WORK ITEM: Below are entries. Give back exactly the lines from the one containing "vfov_deg: 30.0" through the one containing "focal_mm: 6.72", inclusive, without the pictures.

(Optical and exposure parameters)
((

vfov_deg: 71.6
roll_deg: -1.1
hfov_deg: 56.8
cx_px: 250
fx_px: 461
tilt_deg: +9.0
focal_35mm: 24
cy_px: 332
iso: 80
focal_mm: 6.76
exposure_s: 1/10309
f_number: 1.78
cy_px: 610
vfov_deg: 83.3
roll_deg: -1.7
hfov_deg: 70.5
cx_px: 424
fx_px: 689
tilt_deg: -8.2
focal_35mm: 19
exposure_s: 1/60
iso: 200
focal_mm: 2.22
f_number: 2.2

))
((

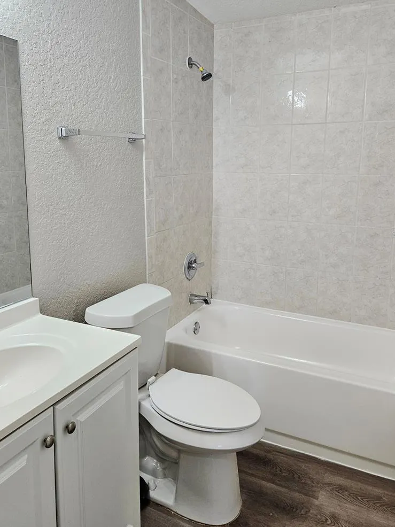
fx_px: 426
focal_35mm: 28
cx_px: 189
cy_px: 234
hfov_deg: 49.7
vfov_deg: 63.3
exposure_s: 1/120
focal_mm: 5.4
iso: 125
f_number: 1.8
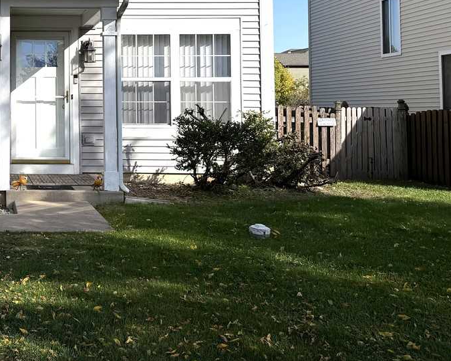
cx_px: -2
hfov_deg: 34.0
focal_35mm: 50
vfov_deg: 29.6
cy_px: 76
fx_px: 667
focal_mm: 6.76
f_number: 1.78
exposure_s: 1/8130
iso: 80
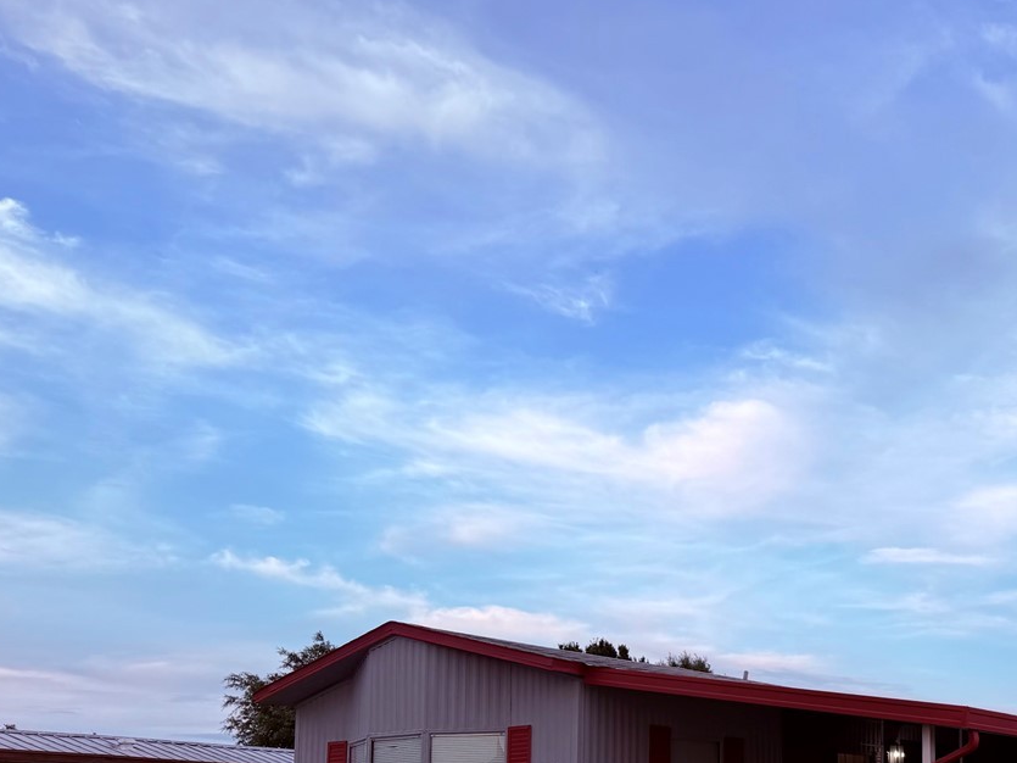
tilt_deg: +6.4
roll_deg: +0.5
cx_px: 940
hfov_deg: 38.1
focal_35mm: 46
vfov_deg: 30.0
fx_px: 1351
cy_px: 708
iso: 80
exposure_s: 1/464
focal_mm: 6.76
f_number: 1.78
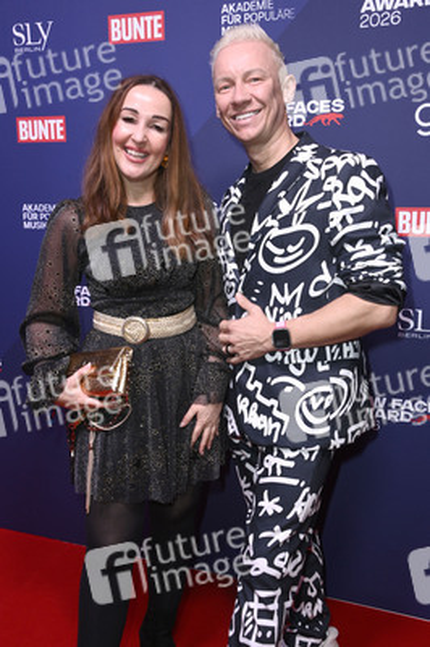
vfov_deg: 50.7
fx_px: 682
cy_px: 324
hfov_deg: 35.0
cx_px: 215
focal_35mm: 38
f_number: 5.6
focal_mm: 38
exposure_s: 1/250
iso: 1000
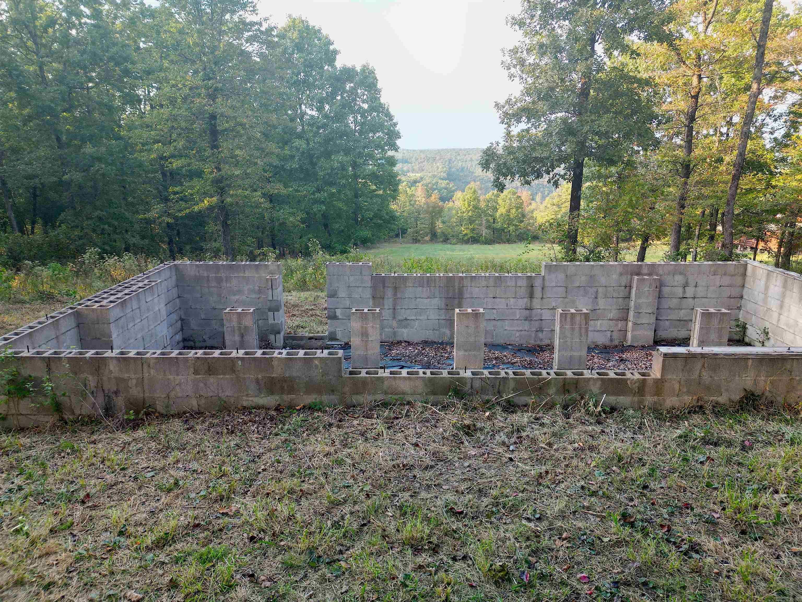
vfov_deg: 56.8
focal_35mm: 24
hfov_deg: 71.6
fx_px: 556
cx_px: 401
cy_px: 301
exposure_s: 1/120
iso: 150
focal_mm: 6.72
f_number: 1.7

))

ANSWER BOX:
vfov_deg: 30.0
fx_px: 1351
cy_px: 708
iso: 80
exposure_s: 1/464
focal_mm: 6.76
f_number: 1.78
vfov_deg: 50.7
fx_px: 682
cy_px: 324
hfov_deg: 35.0
cx_px: 215
focal_35mm: 38
f_number: 5.6
focal_mm: 38
exposure_s: 1/250
iso: 1000
vfov_deg: 56.8
focal_35mm: 24
hfov_deg: 71.6
fx_px: 556
cx_px: 401
cy_px: 301
exposure_s: 1/120
iso: 150
focal_mm: 6.72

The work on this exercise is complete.